The story follows Alex Chen, a young Asian-American woman who reunites with her long-lost brother Gabe after spending the last decade in the Foster care system. Her fresh start in Haven is shaken by Gabe’s untimely death in an alleged accident. Alex uses her unique psychic power of Empathy to uncover the secrets of others, in an attempt to find the truth.
My first impressions are dampened by the jerky framerate. While Square Enix patched in a Performance mode for PS5 and Series X, it’s a little disappointing that we’re stuck with 30fps on the Series S. But hey, I’m willing to give them a pass on this one, as the game is so damn pretty. Whether you’re strolling along the verdant lake shore or basking in the neon hues of the local bar, the world is awash with bright, bold colour. It’s certainly a place you’ll want to pass the time in – it has a cozy, leafy, small-town feel, with plenty of places to explore. I particularly enjoy the attention to detail afforded to it – whether that’s the playable mini-game arcade machines or the fully functioning jukebox with an eclectic mix of tracks.
A lot of the gripes I had with the earlier games (cringe dialogue and poor writing) has pretty much vanished in this iteration. It’s really easy to empathise with Alex – not least because she’s incredibly empathetic by nature. Well, perhaps not by nature, but whatever the source of her superpower, being able to read people’s emotions is an interesting idea and lends itself towards more character driven game-play. While its perhaps not as striking or visceral as Time Travel, I’m much more invested in Alex and her story than I have been with any of the other games in the series.
Tom – Lead Writer
Playing on Xbox via Game Pass
I’ve been having a rough week mentally, with my old friends anxiety and depression creeping back into my life. As is often the case in times like these, my interest in my usual hobbies has waned. I’ve barely felt like picking up a controller these past few days, and even when I have, I’ve found myself bored by every game I try.
Except for one game, that is. I’ve found myself drawn to Tetris Effect, available on all major platforms including Xbox Game Pass. In Tetris Effect, you guide blocks of different shapes into… Hang on, I don’t really need to explain the gameplay of Tetris, do I? Even my mum knows what Tetris is about and, my friends, my mum doesn’t know shit about video games.
What separates Tetris Effect from previous versions of the game is its presentation. As you play through each stage, sound effects begin to play in time with your actions. The screen begins to pulse with colour. Music builds in intensity, and epic vistas play out in the background, just beyond the blocks. It’s trippy, and really quite stunning.
Tetris Effect has been the perfect snackable game, something I can jump into for a few minutes when I need to calm down a bit. The experience is surprisingly soothing, even when dreamy synth-pop gives way to chaotic jazz and the blocks start falling faster and faster.
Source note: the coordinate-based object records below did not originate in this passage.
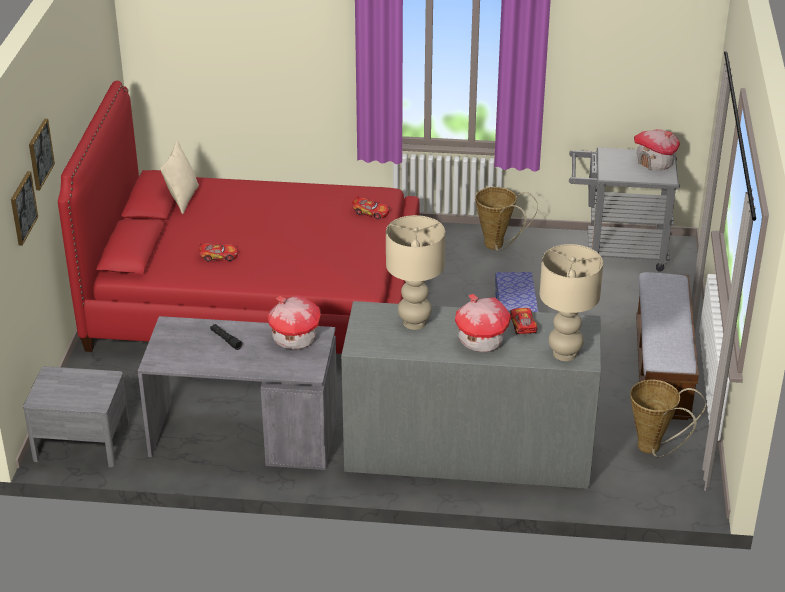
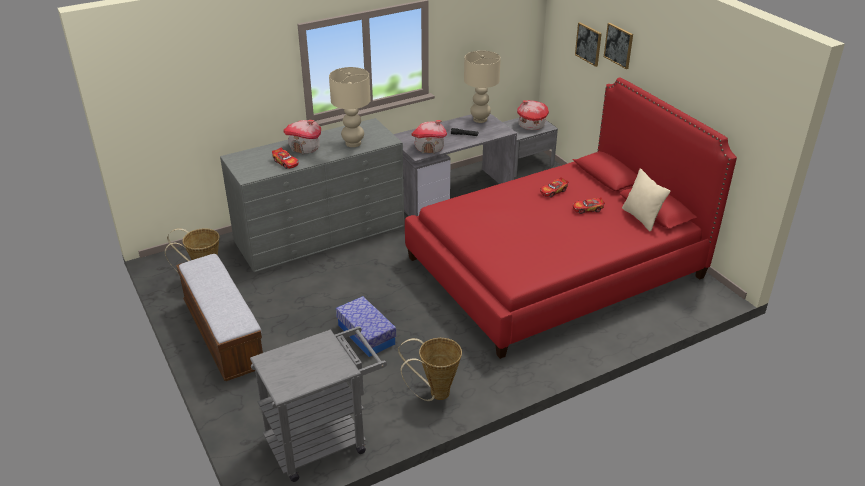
camera: 145 degrees right, 0 degrees up
toy car [352,196,389,219] -> toy car moved to [573,197,605,214]
beige table lamp [540,244,603,361] -> beige table lamp moved to [464,51,501,123]
toy house [634,129,680,170] -> toy house moved to [517,100,549,130]

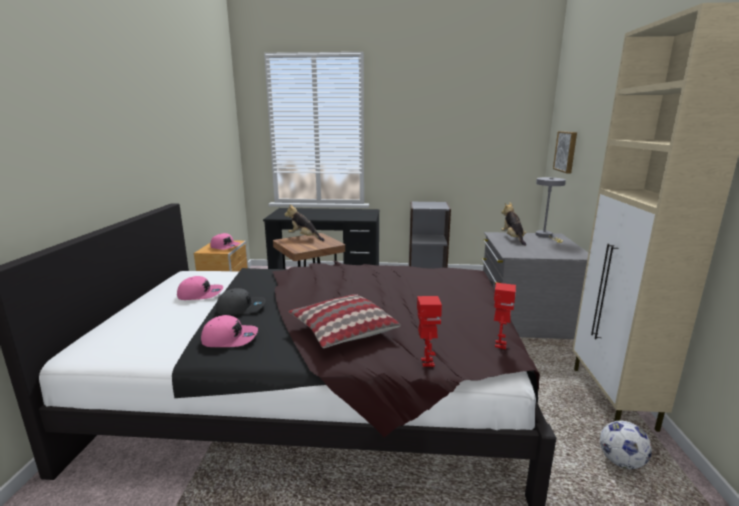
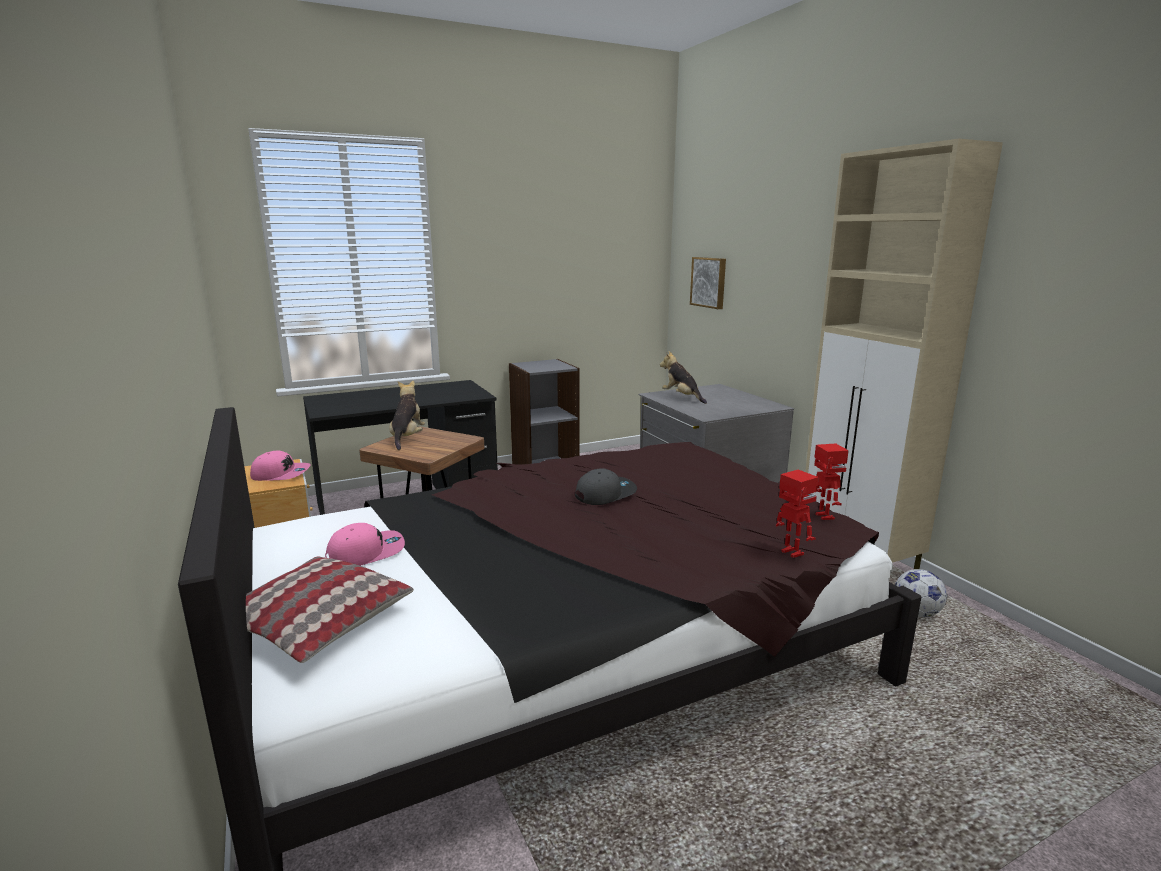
camera: 30 degrees left, 0 degrees up
pink cap [201,315,258,347] -> none
grey cap [216,288,265,315] -> grey cap moved to [575,468,637,505]
plush toy [284,204,324,241] -> plush toy turned 90 degrees clockwise [389,381,425,450]
pillow [289,294,401,348] -> pillow moved to [246,556,414,663]
grey table lamp [535,177,566,243] -> none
There’s just something so perfectly satisfying about guiding these shapes into just the right spot, especially when a killer music cue hits with perfect timing; I’m not ashamed to say that the first and final stage make me genuinely emotional every time I play them (I did mention that I’m going through some stuff, I think).
It seems silly to extol the virtues of a years-old version of a decades-old game. But there’s a reason why this game has endured, and why Effect is so highly praised. Tetris is quite possibly the best game ever made, and Tetris Effect is quite possibly the best version of it.